Heart Failure Reviews ( IF 4.5 ) Pub Date : 2022-11-08 , DOI: 10.1007/s10741-022-10283-1 Laura Vindeløv Bjerkén 1 , Søren Nicolaj Rønborg 2 , Magnus Thorsten Jensen 3, 4, 5 , Silas Nyboe Ørting 6 , Olav Wendelboe Nielsen 1, 2
Screening for left ventricular systolic dysfunction (LVSD), defined as reduced left ventricular ejection fraction (LVEF), deserves renewed interest as the medical treatment for the prevention and progression of heart failure improves. We aimed to review the updated literature to outline the potential and caveats of using artificial intelligence–enabled electrocardiography (AIeECG) as an opportunistic screening tool for LVSD.
We searched PubMed and Cochrane for variations of the terms “ECG,” “Heart Failure,” “systolic dysfunction,” and “Artificial Intelligence” from January 2010 to April 2022 and selected studies that reported the diagnostic accuracy and confounders of using AIeECG to detect LVSD.
Out of 40 articles, we identified 15 relevant studies; eleven retrospective cohorts, three prospective cohorts, and one case series. Although various LVEF thresholds were used, AIeECG detected LVSD with a median AUC of 0.90 (IQR from 0.85 to 0.95), a sensitivity of 83.3% (IQR from 73 to 86.9%) and a specificity of 87% (IQR from 84.5 to 90.9%). AIeECG algorithms succeeded across a wide range of sex, age, and comorbidity and seemed especially useful in non-cardiology settings and when combined with natriuretic peptide testing. Furthermore, a false-positive AIeECG indicated a future development of LVSD. No studies investigated the effect on treatment or patient outcomes.

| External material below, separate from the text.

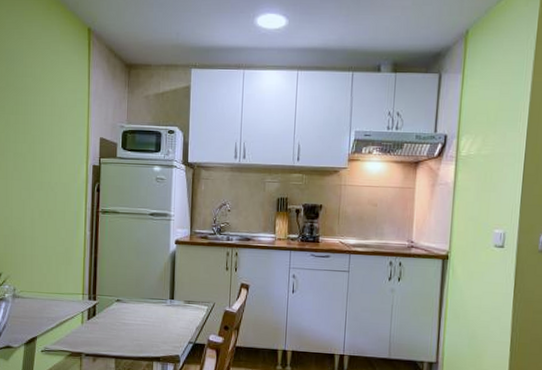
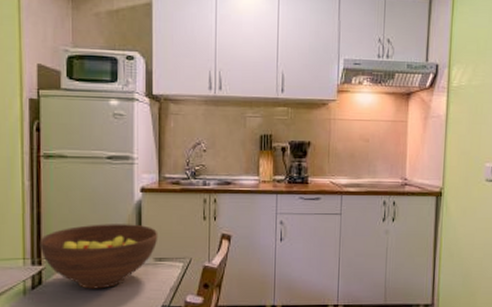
fruit bowl: none [95,269,188,324] -> present [39,224,158,289]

This systematic review corroborates the arrival of a new generic biomarker, AIeECG, to improve the detection of LVSD. AIeECG, in addition to natriuretic peptides and echocardiograms, will improve screening for LVSD, but prospective randomized implementation trials with added therapy are needed to show cost-effectiveness and clinical significance.
中文翻译:
人工智能支持心电图筛查左心室收缩功能障碍:系统评价
随着心力衰竭预防和进展的药物治疗的改善,左心室收缩功能障碍(LVSD)(定义为左心室射血分数(LVEF)降低)的筛查值得重新引起人们的兴趣。我们旨在回顾最新文献,概述使用人工智能心电图 (AIeECG) 作为 LVSD 机会性筛查工具的潜力和注意事项。
我们在 PubMed 和 Cochrane 上搜索了 2010 年 1 月至 2022 年 4 月期间术语“ECG”、“心力衰竭”、“收缩功能障碍”和“人工智能”的变体,并选择了报告使用 AIeECG 检测的诊断准确性和混杂因素的研究。左室舒张末期。
在 40 篇文章中,我们确定了 15 篇相关研究;十一个回顾性队列、三个前瞻性队列和一个病例系列。尽管使用了各种 LVEF 阈值,AIeECG 检测到的 LVSD 中位 AUC 为 0.90(IQR 从 0.85 至 0.95),敏感性为 83.3%(IQR 从 73 至 86.9%),特异性为 87%(IQR 从 84.5 至 90.9%) )。 AIeECG 算法在广泛的性别、年龄和合并症中取得了成功,并且在非心脏病学背景下以及与利尿钠肽测试相结合时似乎特别有用。此外,假阳性 AIeECG 表明 LVSD 的未来发展。没有研究调查其对治疗或患者结果的影响。
这项系统评价证实了一种新的通用生物标志物 AIeECG 的出现,可以改善 LVSD 的检测。除了利钠肽和超声心动图之外,AIeECG 将改善 LVSD 的筛查,但需要进行前瞻性随机实施试验并增加治疗,以显示成本效益和临床意义。